The Department of the Interior (the Department) last week issued a Federal Register notice calling on the public to identify regulations for repeal, replacement, or modification. The Department’s action is part of President Trump’s regulatory reform agenda, as embodied in Executive Order 13777, “Enforcing the Regulatory Reform Agenda,” which outlines the new administration’s goal of alleviating unnecessary regulatory burdens. 

Unlike a similar Federal Register notice issued by the Environmental Protection Agency in April, the Department’s notice has no deadline by which comments must be submitted.
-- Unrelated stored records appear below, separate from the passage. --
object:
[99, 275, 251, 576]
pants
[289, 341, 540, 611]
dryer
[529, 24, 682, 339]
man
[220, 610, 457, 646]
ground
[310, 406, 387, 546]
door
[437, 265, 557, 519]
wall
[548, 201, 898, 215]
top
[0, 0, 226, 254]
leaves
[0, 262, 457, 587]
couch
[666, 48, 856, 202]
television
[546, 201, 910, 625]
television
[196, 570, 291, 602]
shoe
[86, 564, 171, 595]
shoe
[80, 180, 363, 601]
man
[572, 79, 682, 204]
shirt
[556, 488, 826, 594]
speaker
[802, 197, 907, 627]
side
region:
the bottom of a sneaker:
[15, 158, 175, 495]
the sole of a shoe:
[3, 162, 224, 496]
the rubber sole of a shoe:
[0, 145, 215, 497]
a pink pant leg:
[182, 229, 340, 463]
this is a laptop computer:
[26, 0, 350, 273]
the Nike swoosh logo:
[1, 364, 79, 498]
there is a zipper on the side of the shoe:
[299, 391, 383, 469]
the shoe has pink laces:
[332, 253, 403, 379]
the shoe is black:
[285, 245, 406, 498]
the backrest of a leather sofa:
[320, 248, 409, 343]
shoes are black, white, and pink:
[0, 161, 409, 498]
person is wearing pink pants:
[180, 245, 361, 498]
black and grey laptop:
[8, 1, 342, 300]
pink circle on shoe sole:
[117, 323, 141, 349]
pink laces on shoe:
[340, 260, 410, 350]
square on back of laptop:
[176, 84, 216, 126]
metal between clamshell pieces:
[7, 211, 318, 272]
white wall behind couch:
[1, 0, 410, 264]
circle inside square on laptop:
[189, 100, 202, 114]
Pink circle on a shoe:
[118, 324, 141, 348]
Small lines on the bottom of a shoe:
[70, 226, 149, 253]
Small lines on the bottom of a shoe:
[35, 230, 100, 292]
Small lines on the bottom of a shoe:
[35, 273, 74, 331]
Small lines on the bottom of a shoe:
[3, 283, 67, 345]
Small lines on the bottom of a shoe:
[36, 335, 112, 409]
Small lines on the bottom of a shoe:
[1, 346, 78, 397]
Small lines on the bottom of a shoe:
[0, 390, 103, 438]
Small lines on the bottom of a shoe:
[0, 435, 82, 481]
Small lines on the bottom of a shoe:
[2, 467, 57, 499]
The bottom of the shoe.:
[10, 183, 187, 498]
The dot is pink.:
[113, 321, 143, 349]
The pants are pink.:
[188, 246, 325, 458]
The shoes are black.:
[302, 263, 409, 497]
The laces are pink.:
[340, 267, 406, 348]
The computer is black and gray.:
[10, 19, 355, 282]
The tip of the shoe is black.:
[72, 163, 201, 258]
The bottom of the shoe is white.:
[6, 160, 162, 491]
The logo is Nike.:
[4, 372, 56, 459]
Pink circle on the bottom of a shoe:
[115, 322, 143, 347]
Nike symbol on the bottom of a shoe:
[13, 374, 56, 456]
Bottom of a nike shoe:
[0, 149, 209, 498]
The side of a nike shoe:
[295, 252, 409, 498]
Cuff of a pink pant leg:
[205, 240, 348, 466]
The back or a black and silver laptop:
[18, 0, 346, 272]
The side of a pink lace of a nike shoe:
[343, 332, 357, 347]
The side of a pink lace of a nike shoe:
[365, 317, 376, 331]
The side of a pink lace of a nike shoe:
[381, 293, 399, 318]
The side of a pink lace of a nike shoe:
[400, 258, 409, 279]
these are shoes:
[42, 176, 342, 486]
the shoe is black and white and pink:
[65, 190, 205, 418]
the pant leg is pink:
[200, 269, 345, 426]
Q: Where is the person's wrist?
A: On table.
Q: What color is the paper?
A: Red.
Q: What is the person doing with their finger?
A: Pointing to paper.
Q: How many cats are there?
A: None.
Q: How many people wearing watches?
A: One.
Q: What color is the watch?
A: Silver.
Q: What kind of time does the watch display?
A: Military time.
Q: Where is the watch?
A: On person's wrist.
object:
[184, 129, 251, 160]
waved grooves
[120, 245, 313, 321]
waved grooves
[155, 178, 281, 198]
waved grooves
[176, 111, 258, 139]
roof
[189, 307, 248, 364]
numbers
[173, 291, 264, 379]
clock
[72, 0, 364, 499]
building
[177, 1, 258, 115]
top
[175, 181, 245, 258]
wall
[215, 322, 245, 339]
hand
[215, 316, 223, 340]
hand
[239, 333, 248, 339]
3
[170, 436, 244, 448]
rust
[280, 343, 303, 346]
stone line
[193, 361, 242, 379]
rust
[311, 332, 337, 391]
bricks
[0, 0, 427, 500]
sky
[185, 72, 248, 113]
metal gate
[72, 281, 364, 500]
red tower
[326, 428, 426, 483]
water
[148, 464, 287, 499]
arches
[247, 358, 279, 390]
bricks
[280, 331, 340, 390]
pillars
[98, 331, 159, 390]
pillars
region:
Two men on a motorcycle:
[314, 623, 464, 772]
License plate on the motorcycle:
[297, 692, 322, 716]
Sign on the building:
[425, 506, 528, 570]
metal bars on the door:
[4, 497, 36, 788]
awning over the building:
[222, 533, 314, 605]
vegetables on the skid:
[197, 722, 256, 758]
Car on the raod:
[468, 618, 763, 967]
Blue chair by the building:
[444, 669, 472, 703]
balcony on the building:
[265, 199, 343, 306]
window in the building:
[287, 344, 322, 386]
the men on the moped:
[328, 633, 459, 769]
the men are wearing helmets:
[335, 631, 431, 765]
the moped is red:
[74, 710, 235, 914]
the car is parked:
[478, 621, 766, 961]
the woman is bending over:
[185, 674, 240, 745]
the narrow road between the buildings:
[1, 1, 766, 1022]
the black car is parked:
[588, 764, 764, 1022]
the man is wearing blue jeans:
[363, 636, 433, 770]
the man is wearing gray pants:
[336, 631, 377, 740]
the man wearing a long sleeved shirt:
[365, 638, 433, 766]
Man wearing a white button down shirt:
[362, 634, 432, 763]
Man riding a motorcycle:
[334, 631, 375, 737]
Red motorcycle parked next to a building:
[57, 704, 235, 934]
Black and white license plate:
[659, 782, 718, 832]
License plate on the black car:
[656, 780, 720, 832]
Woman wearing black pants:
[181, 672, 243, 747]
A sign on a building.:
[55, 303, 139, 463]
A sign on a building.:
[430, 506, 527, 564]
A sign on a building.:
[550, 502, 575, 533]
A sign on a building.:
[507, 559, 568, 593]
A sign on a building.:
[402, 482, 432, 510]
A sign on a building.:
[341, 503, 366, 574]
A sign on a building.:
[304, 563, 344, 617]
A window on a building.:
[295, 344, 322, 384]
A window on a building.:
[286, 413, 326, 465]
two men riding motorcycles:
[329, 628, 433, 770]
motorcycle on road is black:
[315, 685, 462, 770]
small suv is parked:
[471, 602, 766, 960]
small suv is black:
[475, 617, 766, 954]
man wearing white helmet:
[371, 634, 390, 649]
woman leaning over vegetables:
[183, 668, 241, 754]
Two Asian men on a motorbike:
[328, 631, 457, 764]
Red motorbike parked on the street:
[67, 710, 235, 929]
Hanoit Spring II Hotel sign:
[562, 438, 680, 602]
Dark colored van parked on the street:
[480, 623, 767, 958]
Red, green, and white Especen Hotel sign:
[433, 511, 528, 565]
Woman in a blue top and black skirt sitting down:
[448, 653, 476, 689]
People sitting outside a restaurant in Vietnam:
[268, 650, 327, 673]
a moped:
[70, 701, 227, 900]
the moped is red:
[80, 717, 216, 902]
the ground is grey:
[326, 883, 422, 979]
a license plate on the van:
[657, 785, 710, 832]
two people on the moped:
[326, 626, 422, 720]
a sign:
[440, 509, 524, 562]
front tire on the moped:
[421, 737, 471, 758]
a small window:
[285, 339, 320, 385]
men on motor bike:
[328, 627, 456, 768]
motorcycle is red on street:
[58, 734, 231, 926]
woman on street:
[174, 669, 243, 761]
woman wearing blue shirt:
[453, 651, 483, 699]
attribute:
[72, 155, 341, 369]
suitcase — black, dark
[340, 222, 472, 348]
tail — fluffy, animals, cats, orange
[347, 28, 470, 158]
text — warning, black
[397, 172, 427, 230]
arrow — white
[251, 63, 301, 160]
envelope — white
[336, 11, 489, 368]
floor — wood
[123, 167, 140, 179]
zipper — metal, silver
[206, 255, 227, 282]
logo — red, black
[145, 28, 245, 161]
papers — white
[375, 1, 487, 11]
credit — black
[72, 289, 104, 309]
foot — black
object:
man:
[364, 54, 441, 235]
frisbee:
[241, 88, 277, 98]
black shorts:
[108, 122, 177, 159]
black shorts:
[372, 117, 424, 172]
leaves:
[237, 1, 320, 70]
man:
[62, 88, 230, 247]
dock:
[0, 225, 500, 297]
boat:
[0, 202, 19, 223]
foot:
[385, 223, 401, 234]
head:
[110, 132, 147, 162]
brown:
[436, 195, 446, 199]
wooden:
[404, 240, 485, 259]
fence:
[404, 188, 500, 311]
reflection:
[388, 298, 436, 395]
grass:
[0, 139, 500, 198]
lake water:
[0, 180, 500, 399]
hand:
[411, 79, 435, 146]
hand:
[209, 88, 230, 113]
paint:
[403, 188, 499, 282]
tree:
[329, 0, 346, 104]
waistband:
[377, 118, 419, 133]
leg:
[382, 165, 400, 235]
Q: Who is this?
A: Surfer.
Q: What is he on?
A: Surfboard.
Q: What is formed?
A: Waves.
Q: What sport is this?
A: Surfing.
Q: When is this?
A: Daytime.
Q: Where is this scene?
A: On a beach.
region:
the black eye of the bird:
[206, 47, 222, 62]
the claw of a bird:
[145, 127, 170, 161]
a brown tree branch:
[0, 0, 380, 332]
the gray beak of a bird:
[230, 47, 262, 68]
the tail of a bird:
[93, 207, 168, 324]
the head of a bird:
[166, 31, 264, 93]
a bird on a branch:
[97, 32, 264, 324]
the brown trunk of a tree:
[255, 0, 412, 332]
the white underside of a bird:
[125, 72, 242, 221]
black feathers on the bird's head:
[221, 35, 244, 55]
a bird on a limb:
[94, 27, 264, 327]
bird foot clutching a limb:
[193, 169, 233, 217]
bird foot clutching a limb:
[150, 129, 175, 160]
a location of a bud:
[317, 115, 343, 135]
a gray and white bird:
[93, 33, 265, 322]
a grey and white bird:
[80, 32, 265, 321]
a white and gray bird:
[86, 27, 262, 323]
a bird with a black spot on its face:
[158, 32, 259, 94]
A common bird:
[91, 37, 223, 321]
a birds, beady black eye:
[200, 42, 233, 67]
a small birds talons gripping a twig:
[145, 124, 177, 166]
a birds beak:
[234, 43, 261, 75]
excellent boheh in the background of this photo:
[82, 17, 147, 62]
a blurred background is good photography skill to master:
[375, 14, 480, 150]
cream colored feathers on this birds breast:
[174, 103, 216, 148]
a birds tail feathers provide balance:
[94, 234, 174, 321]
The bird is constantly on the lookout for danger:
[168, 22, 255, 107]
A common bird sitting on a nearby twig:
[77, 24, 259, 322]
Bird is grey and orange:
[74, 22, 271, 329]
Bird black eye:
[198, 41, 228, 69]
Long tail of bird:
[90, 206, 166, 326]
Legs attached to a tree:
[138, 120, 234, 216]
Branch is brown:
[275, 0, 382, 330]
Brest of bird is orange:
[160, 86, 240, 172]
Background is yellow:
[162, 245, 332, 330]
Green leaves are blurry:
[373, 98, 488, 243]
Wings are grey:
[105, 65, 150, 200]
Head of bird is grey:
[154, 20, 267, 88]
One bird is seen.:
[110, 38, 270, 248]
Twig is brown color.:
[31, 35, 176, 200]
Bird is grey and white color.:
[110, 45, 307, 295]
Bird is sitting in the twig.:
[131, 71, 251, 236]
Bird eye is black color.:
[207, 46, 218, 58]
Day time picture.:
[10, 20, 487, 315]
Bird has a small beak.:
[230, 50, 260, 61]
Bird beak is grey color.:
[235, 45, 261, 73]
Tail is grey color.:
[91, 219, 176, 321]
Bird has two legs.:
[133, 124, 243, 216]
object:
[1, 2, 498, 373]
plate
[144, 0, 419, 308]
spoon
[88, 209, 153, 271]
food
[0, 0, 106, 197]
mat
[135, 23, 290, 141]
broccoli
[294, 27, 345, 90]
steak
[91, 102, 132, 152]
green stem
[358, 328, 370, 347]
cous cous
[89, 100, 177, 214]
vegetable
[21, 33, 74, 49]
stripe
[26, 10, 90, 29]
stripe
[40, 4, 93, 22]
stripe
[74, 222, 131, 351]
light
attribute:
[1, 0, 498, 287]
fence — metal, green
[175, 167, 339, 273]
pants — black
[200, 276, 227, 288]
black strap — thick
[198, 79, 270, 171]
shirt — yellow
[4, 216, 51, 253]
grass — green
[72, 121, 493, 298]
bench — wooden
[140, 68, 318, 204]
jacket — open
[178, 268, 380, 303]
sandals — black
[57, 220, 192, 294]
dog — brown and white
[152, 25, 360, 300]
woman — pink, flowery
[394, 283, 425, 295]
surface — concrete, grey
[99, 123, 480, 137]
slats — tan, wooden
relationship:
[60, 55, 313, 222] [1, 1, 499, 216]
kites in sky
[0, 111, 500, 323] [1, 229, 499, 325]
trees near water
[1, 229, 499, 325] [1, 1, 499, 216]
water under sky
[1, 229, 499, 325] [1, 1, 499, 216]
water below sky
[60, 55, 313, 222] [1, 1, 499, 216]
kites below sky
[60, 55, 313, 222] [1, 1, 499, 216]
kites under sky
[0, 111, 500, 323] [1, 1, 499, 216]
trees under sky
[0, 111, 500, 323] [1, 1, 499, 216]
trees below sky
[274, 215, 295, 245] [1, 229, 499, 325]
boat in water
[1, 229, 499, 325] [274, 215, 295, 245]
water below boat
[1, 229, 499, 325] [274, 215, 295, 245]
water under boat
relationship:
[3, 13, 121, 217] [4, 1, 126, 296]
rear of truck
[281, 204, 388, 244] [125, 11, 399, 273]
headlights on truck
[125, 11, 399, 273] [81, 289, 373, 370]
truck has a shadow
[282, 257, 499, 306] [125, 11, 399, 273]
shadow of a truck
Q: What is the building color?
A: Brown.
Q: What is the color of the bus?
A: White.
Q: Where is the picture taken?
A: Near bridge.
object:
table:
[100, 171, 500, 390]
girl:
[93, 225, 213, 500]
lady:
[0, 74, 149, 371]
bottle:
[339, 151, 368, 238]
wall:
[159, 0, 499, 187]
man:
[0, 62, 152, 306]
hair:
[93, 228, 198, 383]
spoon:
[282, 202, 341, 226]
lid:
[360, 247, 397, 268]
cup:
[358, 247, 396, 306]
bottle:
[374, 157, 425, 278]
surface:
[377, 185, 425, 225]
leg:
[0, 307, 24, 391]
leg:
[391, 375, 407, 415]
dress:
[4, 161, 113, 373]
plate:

But the old adage, “The early bird gets the worm,” seems particularly apt here, in light of the president’s ambitious regulatory goals and the brisk pace envisioned in and frequent reporting required by E.O. 13777. 

The Department of the Interior protects and manages the nation's natural resources and cultural heritage; provides scientific and other information about those resources; and implements the United States’ trust responsibilities or special commitments to American Indians, Alaska Natives, and affiliated island communities.  This work is carried out by nine technical bureaus, including the Bureau of Indian Affairs, the Bureau of Land Management, the Bureau of Ocean Energy Management, the Bureau of Reclamation, the Bureau of Safety and Environmental Enforcement, the National Park Service, the Office of Surface Mining Reclamation and Enforcement, the U.S. Fish and Wildlife Service, and the U.S. Geological Survey, as well as by various Interior offices such as the National Invasive Species Council and Strategic Sciences Group.  The Department administers a broad range of federal statutes, including for example, the Endangered Species Act, under which it reviews the potential impacts of federal actions on threatened or endangered species and their habitats.  The Department is the steward and manager of America's natural resources including oil, gas, coal, hydropower, and renewable energy sources on both onshore and offshore bases.

Given the Department of Interior’s wide reach, any stakeholder should consider taking this opportunity to consult with counsel and submit comments in order to influence the Department’s regulations.